Van de bovenstaande grafiek wordt de verbonden grafiek, door twee minimale randen te verwijderen, een ontkoppelde grafiek. De randconnectiviteit is dus 2. De bovenstaande grafiek is dus een 2-edge-connected graph.

Hier volgen vier manieren om de grafiek te ontkoppelen door twee randen te verwijderen:

Vertexconnectiviteit

De connectiviteit (of vertexconnectiviteit) van een verbonden grafiek G is het minimumaantal hoekpunten waarvan verwijdering G ontkoppelt of reduceert tot een triviale grafiek. Zij wordt aangeduid met K(G).
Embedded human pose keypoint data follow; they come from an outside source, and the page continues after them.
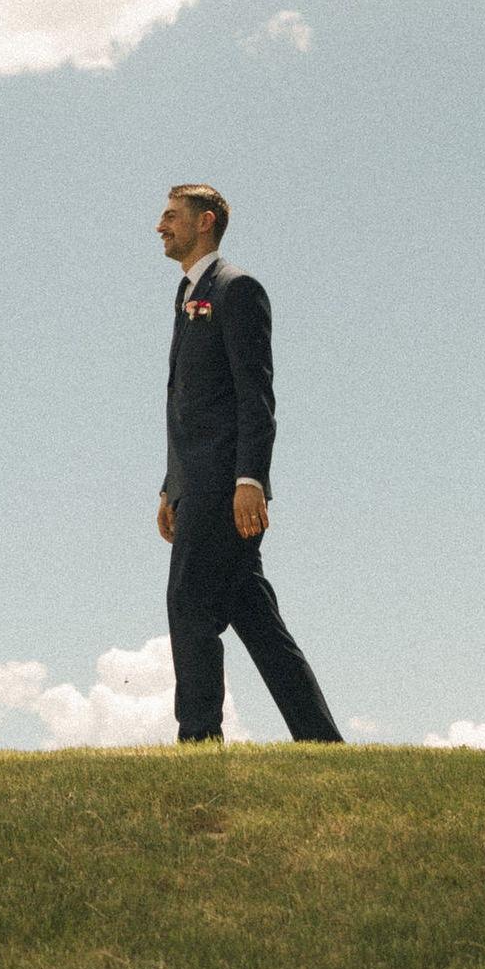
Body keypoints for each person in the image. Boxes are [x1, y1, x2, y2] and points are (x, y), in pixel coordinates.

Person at [156, 184, 342, 745]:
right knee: (255, 618)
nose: (161, 226)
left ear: (205, 222)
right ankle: (321, 741)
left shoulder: (237, 290)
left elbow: (254, 395)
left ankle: (198, 739)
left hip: (224, 485)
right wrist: (170, 487)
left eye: (172, 216)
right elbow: (186, 404)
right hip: (195, 485)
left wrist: (250, 479)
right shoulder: (186, 295)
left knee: (188, 602)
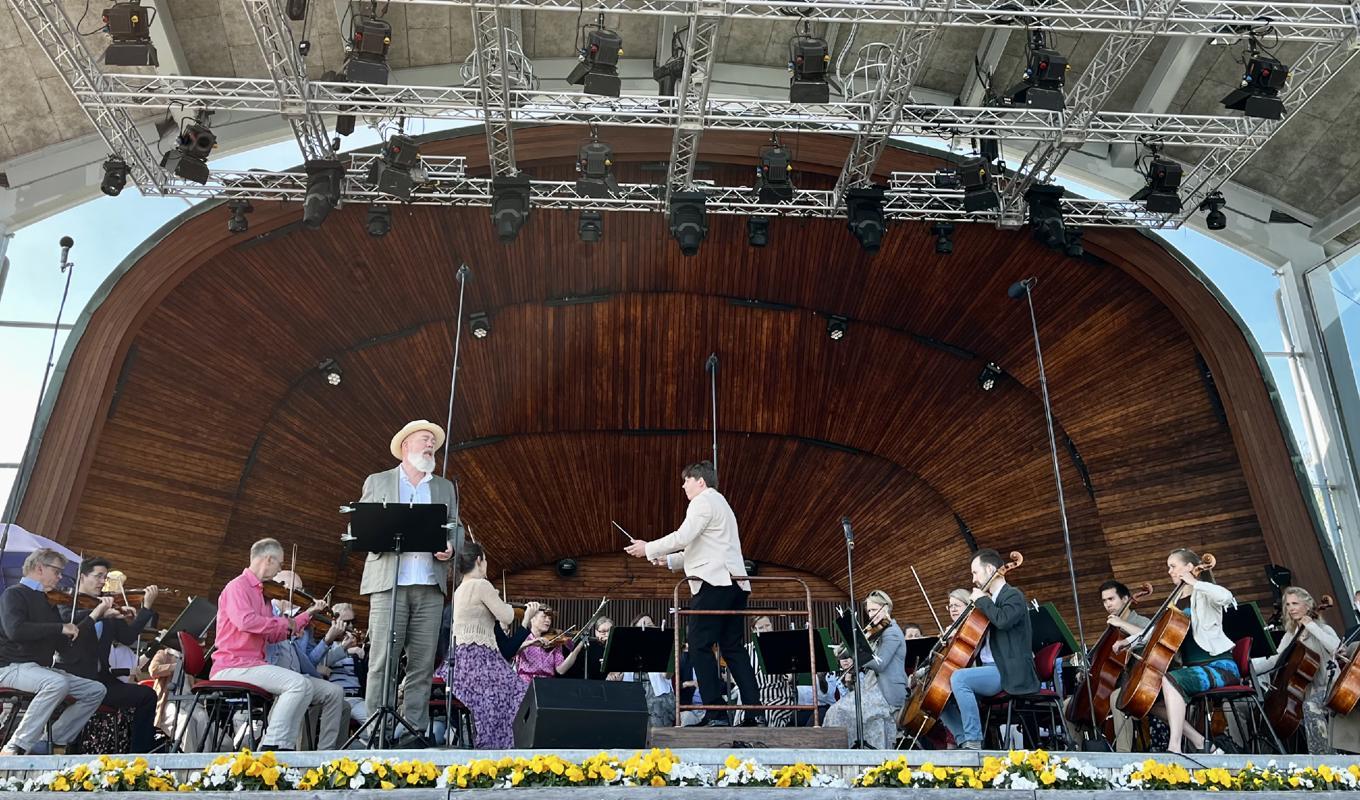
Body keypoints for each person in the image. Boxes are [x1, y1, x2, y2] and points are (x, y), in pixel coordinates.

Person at [624, 460, 759, 727]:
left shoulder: (702, 501)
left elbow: (683, 536)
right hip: (734, 582)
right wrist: (670, 561)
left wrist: (649, 547)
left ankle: (715, 712)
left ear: (700, 481)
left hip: (714, 583)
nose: (683, 485)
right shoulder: (721, 504)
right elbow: (703, 547)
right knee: (732, 647)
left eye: (686, 480)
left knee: (697, 643)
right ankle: (755, 712)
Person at [358, 420, 462, 739]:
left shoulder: (444, 487)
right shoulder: (378, 481)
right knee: (381, 661)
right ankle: (376, 728)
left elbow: (454, 525)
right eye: (424, 439)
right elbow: (363, 523)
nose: (431, 444)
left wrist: (451, 545)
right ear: (406, 446)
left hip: (429, 586)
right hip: (389, 584)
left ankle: (412, 731)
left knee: (422, 663)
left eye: (433, 440)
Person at [1114, 548, 1237, 754]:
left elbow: (1227, 597)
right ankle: (1200, 742)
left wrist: (1194, 582)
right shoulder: (1175, 600)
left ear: (1189, 567)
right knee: (1149, 699)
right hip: (1192, 670)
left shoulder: (1204, 593)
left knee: (1170, 679)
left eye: (1173, 566)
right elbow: (1156, 631)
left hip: (1219, 667)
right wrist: (1128, 641)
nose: (1169, 571)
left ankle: (1175, 748)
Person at [212, 538, 328, 751]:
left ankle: (283, 746)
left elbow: (273, 635)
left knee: (306, 686)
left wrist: (301, 619)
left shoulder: (263, 595)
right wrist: (285, 622)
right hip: (232, 665)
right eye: (280, 564)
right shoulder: (237, 587)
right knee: (298, 684)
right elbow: (245, 622)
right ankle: (273, 746)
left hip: (251, 665)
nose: (280, 570)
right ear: (268, 559)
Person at [0, 548, 111, 756]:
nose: (60, 577)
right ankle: (16, 746)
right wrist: (60, 628)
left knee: (95, 690)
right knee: (56, 683)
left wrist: (94, 617)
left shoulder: (48, 602)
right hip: (10, 667)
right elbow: (15, 630)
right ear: (40, 568)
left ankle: (49, 744)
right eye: (57, 571)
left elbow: (65, 643)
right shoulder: (14, 594)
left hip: (39, 670)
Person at [54, 557, 161, 753]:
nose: (103, 581)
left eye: (105, 577)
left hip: (102, 678)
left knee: (146, 695)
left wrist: (145, 608)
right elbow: (70, 626)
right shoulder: (66, 602)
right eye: (98, 576)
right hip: (73, 675)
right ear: (82, 577)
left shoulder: (106, 604)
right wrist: (99, 612)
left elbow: (127, 637)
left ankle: (140, 754)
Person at [938, 549, 1039, 750]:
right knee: (940, 694)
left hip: (1008, 670)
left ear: (991, 569)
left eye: (975, 572)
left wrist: (982, 600)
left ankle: (974, 740)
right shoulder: (990, 603)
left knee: (959, 678)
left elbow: (1003, 621)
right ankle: (963, 739)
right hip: (991, 670)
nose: (973, 579)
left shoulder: (1013, 595)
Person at [449, 542, 526, 748]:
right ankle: (501, 744)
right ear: (478, 561)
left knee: (502, 694)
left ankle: (492, 741)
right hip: (480, 657)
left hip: (462, 660)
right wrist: (522, 612)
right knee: (520, 692)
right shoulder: (482, 585)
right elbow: (507, 616)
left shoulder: (460, 589)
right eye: (486, 560)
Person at [1250, 586, 1340, 754]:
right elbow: (1274, 660)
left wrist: (1311, 626)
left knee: (1310, 705)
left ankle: (1323, 758)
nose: (1291, 608)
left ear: (1307, 606)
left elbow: (1337, 647)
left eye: (1295, 603)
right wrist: (1246, 665)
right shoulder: (1291, 635)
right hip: (1305, 690)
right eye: (1288, 605)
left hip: (1329, 688)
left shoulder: (1323, 629)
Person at [263, 571, 346, 750]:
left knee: (337, 694)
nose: (302, 595)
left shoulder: (303, 622)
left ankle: (326, 756)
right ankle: (289, 752)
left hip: (298, 675)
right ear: (281, 587)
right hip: (271, 673)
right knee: (300, 690)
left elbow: (308, 660)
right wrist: (289, 627)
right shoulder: (268, 611)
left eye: (302, 590)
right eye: (297, 590)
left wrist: (327, 640)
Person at [825, 590, 907, 748]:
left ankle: (847, 755)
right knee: (834, 711)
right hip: (871, 689)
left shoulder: (892, 633)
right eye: (868, 611)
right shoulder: (877, 632)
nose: (870, 615)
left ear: (886, 607)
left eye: (874, 610)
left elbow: (880, 664)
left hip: (886, 693)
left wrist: (858, 652)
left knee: (838, 712)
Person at [743, 615, 797, 727]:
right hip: (754, 698)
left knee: (768, 712)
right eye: (761, 627)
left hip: (778, 696)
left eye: (768, 625)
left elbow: (790, 675)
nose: (766, 629)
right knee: (743, 714)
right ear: (754, 630)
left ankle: (768, 743)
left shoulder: (781, 647)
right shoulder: (746, 650)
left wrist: (788, 674)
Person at [513, 606, 585, 683]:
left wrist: (576, 650)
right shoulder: (522, 637)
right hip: (525, 683)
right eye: (544, 617)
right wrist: (530, 642)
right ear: (532, 618)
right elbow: (511, 652)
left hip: (547, 684)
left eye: (550, 618)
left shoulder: (554, 641)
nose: (548, 620)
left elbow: (561, 670)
De grafiek wordt k-verbonden of k-tex verbonden genoemd als K(G) ≥ k. Om een vertex te verwijderen, moeten ook de bijbehorende ribben worden verwijderd.

Voorbeeld

Laten we eens een voorbeeld bekijken:

De bovenstaande grafiek G kan worden ontkoppeld door één enkel hoekpunt “c” of “d” te verwijderen. De vertexconnectiviteit is dus 1. Het is dus een grafiek met 1 connectiviteit.

Geef een antwoord

Het e-mailadres wordt niet gepubliceerd.